John Carmack (Doom, Quake), U. Missouri Kansas City

Sergey Brin (Google), U. Maryland College Park (before Stanford)

Larry Page (Google), U. Michigan (before Stanford)

Dave Cutler (VMS, Windows NT), Olivet College

Bram Cohen (BitTorrent), U at Buffalo

Ryan Dahl (Node.js), UCSD, then U Rochester

Larry Wall (Perl), Seattle Pacific U (before Berkeley)

Alan Kay (Smalltalk, windowing GUIs), U Colorado, then U Utah.

Brendan Eich (Javascript, Mozilla), Santa Clara U (before UIUC)

2 comments

Thanks for the list but I am not entirely sure about Sergey Brin and Larry Page’s alma mater.
Interesting fact: those two went on to create the search engine Google. You should check it out.
I meant I am not sure about their alma mater not being among the top reputed universities in USA, meaning I implied they were indeed from one of the top reputed universities in USA.

Apologies for not making myself clear enough :(

You can google them. :)
> Owing to its population and economy, the U.S. has a large enough talent pool that the top percentile students at large, well-funded state schools (of which UMN is an example) are plenty smart. If you were to meet the really smart top-5-percentile kids from such state colleges (I have), you'd have no doubt that many of them could have attended MIT or CMU.

> To be sure, good colleges can give you a headstart in life -- but it's what you do with that advantage that counts.

I just graduated undergrad from a state school (Rank #49 in CS) but I'm still pretty skeptical of this fact.
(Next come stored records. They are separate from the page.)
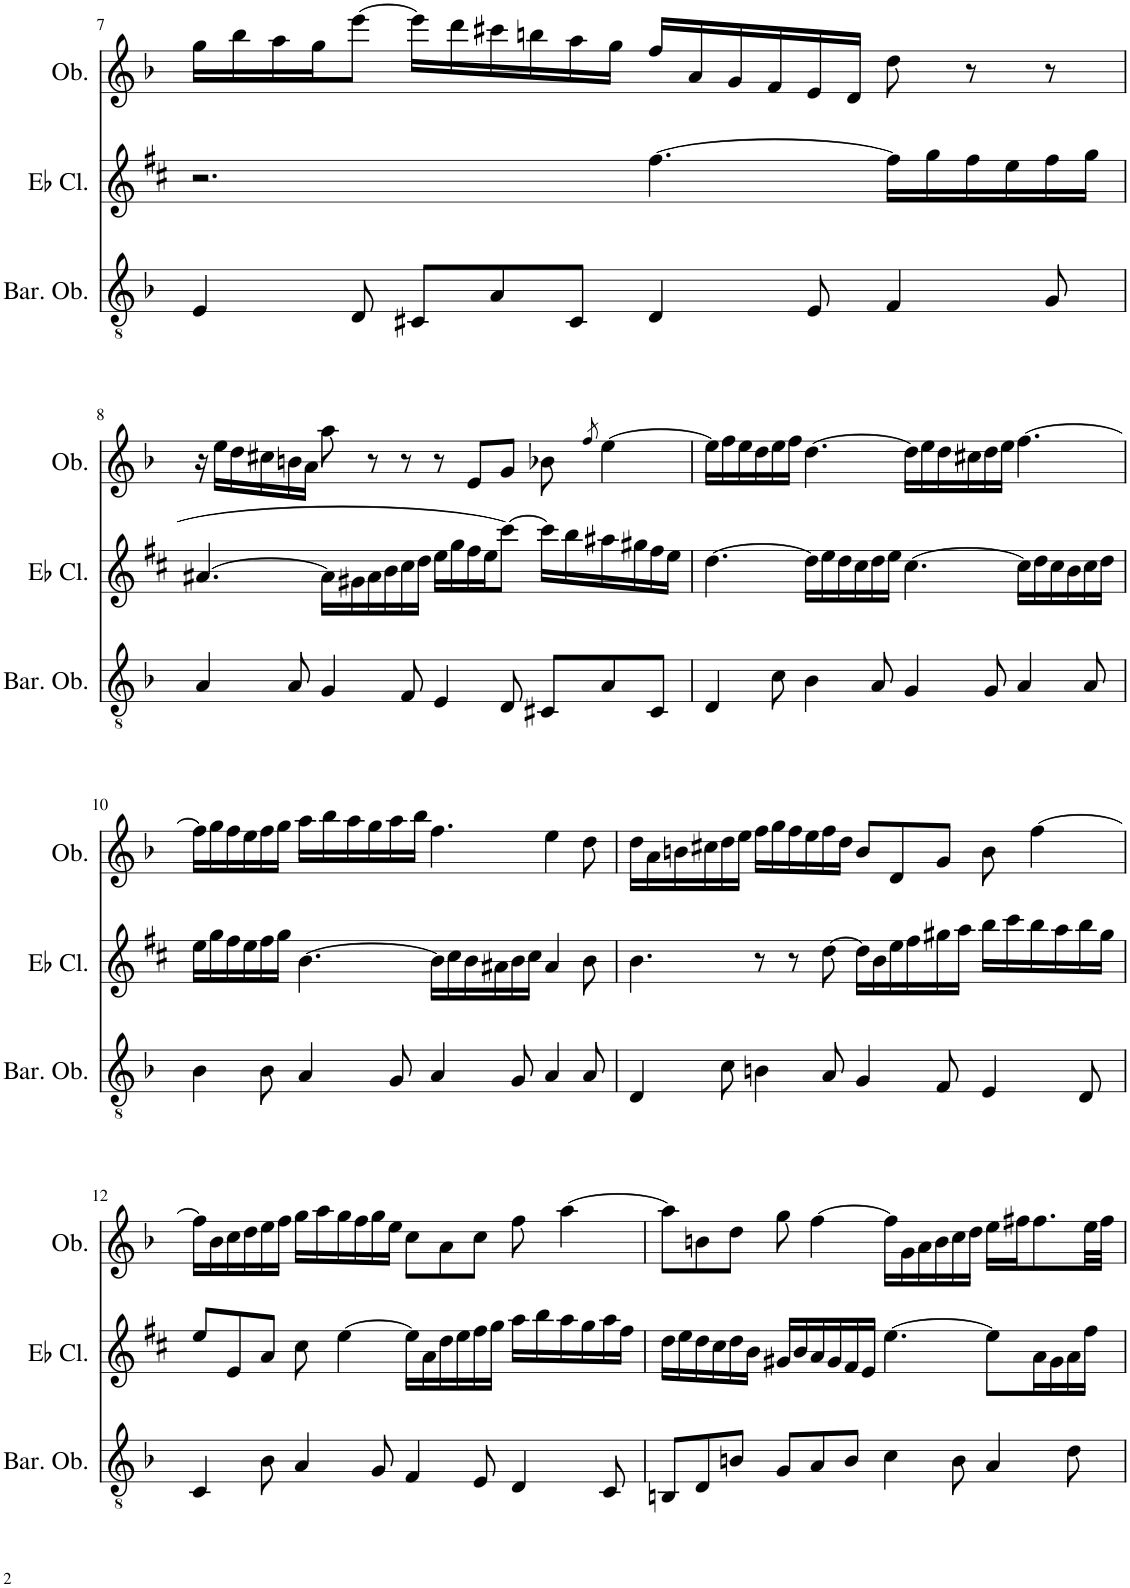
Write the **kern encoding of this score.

**kern	**kern	**kern
*part3	*part2	*part1
*staff3	*staff2	*staff1
*I"Baritone Oboe	*I"Eb Clarinet	*I"Oboe
*I'Bar. Ob.	*I'Eb Cl.	*I'Ob.
!!LO:PB:g=z
*clefGv2	*clefG2	*clefG2
*	*Trd1c2	*
*k[b-]	*k[f#c#]	*k[b-]
*M12/8	*M12/8	*M12/8
=7	=7	=7
4E/	2.r	16gg\LL
.	.	16bb-\
.	.	16aa\
.	.	16gg\J
8D/	.	[8eee\J
8C#X/L	.	16eee\LL]
.	.	16ddd\
8A/	.	16ccc#X\
.	.	16bbn\
8C#/J	.	16aa\
.	.	16gg\JJ
4D/	[4.ff#\	16ff/LL
.	.	16a/
.	.	16g/
.	.	16f/
8E/	.	16e/
.	.	16d/JJ
4F/	16ff#\LL]	8dd\
.	16gg\	.
.	16ff#\	8r
.	16ee\	.
8G/	16ff#\	8r
.	16gg\JJ	.
!!LO:LB:g=z
=8	=8	=8
4A/	[4.a#X/	16r
.	.	16ee\LL
.	.	16dd\
.	.	16cc#X\
8A/	.	16bn\
.	.	16a\JJ
4G/	16a#\LL]	8aa\
.	16g#X\	.
.	16a#\	8r
.	16b\	.
8F/	16cc#\	8r
.	16dd\JJ	.
4E/	16ee\LL	8r
.	16gg\	.
.	16ff#\	8e/L
.	16ee\J	.
8D/	8ccc#\J_	8g/J
8C#X/L	16ccc#\LL]	8b-X\
.	16bb\	.
.	.	8qff/
8A/	16aa#X\	[4ee\
.	16gg#X\	.
8C#/J	16ff#\	.
.	16ee\JJ	.
=9	=9	=9
4D/	[4.dd\	16ee\LL]
.	.	16ff\
.	.	16ee\
.	.	16dd\
8c\	.	16ee\
.	.	16ff\JJ
4B-\	16dd\LL]	[4.dd\
.	16ee\	.
.	16dd\	.
.	16cc#\	.
8A/	16dd\	.
.	16ee\JJ	.
4G/	[4.cc#\	16dd\LL]
.	.	16ee\
.	.	16dd\
.	.	16cc#X\
8G/	.	16dd\
.	.	16ee\JJ
4A/	16cc#\LL]	[4.ff\
.	16dd\	.
.	16cc#\	.
.	16b\	.
8A/	16cc#\	.
.	16dd\JJ	.
!!LO:LB:g=z
=10	=10	=10
4B-\	16ee\LL	16ff\LL]
.	16gg\	16gg\
.	16ff#\	16ff\
.	16ee\	16ee\
8B-\	16ff#\	16ff\
.	16gg\JJ	16gg\JJ
4A/	[4.b\	16aa\LL
.	.	16bb-\
.	.	16aa\
.	.	16gg\
8G/	.	16aa\
.	.	16bb-\JJ
4A/	16b\LL]	4.ff\
.	16cc#\	.
.	16b\	.
.	16a#X\	.
8G/	16b\	.
.	16cc#\JJ	.
4A/	4a#/	4ee\
8A/	8b\	8dd\
=11	=11	=11
4D/	4.b\	16dd\LL
.	.	16a\
.	.	16bn\
.	.	16cc#X\
8c\	.	16dd\
.	.	16ee\JJ
4Bn\	8r	16ff\LL
.	.	16gg\
.	8r	16ff\
.	.	16ee\
8A/	[8dd\	16ff\
.	.	16dd\JJ
4G/	16dd\LL]	8b/L
.	16b\	.
.	16ee\	8d/
.	16ff#\	.
8F/	16gg#X\	8g/J
.	16aa\JJ	.
4E/	16bb\LL	8b\
.	16ccc#\	.
.	16bb\	[4ff\
.	16aa\	.
8D/	16bb\	.
.	16gg#\JJ	.
!!LO:LB:g=z
=12	=12	=12
4C/	8ee/L	16ff\LL]
.	.	16b-\
.	8e/	16cc\
.	.	16dd\
8B-\	8a/J	16ee\
.	.	16ff\JJ
4A/	8cc#\	16gg\LL
.	.	16aa\
.	[4ee\	16gg\
.	.	16ff\
8G/	.	16gg\
.	.	16ee\JJ
4F/	16ee\LL]	8cc\L
.	16a\	.
.	16dd\	8a\
.	16ee\	.
8E/	16ff#\	8cc\J
.	16gg\JJ	.
4D/	16aa\LL	8ff\
.	16bb\	.
.	16aa\	[4aa\
.	16gg\	.
8C/	16aa\	.
.	16ff#\JJ	.
=13	=13	=13
8BBn/L	16dd\LL	8aa\L]
.	16ee\	.
8D/	16dd\	8bn\
.	16cc#\	.
8Bn/J	16dd\	8dd\J
.	16b\JJ	.
8G/L	16g#X/LL	8gg\
.	16b/	.
8A/	16a/	[4ff\
.	16g#/	.
8B/J	16f#/	.
.	16e/JJ	.
4c\	[4.ee\	16ff\LL]
.	.	16g\
.	.	16a\
.	.	16b\
8B\	.	16cc\
.	.	16dd\JJ
4A/	8ee\L]	16ee\LL
.	.	16ff#X\J
.	16a\L	8.ff#\
.	16g#\	.
8d\	16a\	.
.	16ff#\JJ	32ee\LL
.	.	32ff#\JJJ
=	=	=
*-	*-	*-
Then it says more about you than it does about those schools.
I graduated from a school that I think was #40 when I was there and got a job at one of the top tier companies but each person has their own experiences. Now people couldn't care less about where I went to college (also fun fact my GPA was 3.2 so it wasn't even that good but luckily no one cares about that either).